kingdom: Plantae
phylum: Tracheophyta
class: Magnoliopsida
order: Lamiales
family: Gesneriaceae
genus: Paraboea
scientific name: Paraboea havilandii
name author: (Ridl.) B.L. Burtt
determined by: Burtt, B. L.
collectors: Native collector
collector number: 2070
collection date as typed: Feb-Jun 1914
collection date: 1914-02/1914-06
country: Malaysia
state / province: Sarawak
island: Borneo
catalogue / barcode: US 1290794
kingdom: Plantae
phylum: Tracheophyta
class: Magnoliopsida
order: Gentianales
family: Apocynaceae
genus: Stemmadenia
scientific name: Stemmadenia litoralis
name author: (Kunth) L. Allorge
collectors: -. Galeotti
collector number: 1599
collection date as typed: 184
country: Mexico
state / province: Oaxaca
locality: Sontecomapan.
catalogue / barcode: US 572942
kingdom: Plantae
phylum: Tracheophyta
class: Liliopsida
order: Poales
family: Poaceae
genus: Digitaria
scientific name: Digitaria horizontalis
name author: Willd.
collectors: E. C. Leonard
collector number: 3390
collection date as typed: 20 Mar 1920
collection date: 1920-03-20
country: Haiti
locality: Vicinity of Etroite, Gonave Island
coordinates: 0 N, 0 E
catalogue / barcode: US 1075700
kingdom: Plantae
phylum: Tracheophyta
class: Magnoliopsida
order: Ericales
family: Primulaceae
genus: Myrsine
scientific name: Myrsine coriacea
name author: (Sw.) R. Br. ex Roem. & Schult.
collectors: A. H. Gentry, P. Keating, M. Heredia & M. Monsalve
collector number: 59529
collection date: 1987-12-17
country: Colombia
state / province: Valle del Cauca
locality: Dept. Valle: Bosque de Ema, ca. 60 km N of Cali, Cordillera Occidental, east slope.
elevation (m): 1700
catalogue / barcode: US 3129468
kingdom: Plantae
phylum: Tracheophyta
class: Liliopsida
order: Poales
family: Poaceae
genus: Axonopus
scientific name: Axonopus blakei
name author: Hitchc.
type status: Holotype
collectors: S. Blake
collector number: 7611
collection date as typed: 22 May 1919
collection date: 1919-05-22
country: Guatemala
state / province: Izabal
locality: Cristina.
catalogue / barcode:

★ ★ ★

Rewrite the records above as a single numbered list with one line per item, omitting any blank lines.

1. kingdom: Plantae
2. phylum: Tracheophyta
3. class: Magnoliopsida
4. order: Lamiales
5. family: Gesneriaceae
6. genus: Paraboea
7. scientific name: Paraboea havilandii
8. name author: (Ridl.) B.L. Burtt
9. determined by: Burtt, B. L.
10. collectors: Native collector
11. collector number: 2070
12. collection date as typed: Feb-Jun 1914
13. collection date: 1914-02/1914-06
14. country: Malaysia
15. state / province: Sarawak
16. island: Borneo
17. catalogue / barcode: US 1290794
18. kingdom: Plantae
19. phylum: Tracheophyta
20. class: Magnoliopsida
21. order: Gentianales
22. family: Apocynaceae
23. genus: Stemmadenia
24. scientific name: Stemmadenia litoralis
25. name author: (Kunth) L. Allorge
26. collectors: -. Galeotti
27. collector number: 1599
28. collection date as typed: 184
29. country: Mexico
30. state / province: Oaxaca
31. locality: Sontecomapan.
32. catalogue / barcode: US 572942
33. kingdom: Plantae
34. phylum: Tracheophyta
35. class: Liliopsida
36. order: Poales
37. family: Poaceae
38. genus: Digitaria
39. scientific name: Digitaria horizontalis
40. name author: Willd.
41. collectors: E. C. Leonard
42. collector number: 3390
43. collection date as typed: 20 Mar 1920
44. collection date: 1920-03-20
45. country: Haiti
46. locality: Vicinity of Etroite, Gonave Island
47. coordinates: 0 N, 0 E
48. catalogue / barcode: US 1075700
49. kingdom: Plantae
50. phylum: Tracheophyta
51. class: Magnoliopsida
52. order: Ericales
53. family: Primulaceae
54. genus: Myrsine
55. scientific name: Myrsine coriacea
56. name author: (Sw.) R. Br. ex Roem. & Schult.
57. collectors: A. H. Gentry, P. Keating, M. Heredia & M. Monsalve
58. collector number: 59529
59. collection date: 1987-12-17
60. country: Colombia
61. state / province: Valle del Cauca
62. locality: Dept. Valle: Bosque de Ema, ca. 60 km N of Cali, Cordillera Occidental, east slope.
63. elevation (m): 1700
64. catalogue / barcode: US 3129468
65. kingdom: Plantae
66. phylum: Tracheophyta
67. class: Liliopsida
68. order: Poales
69. family: Poaceae
70. genus: Axonopus
71. scientific name: Axonopus blakei
72. name author: Hitchc.
73. type status: Holotype
74. collectors: S. Blake
75. collector number: 7611
76. collection date as typed: 22 May 1919
77. collection date: 1919-05-22
78. country: Guatemala
79. state / province: Izabal
80. locality: Cristina.
81. catalogue / barcode:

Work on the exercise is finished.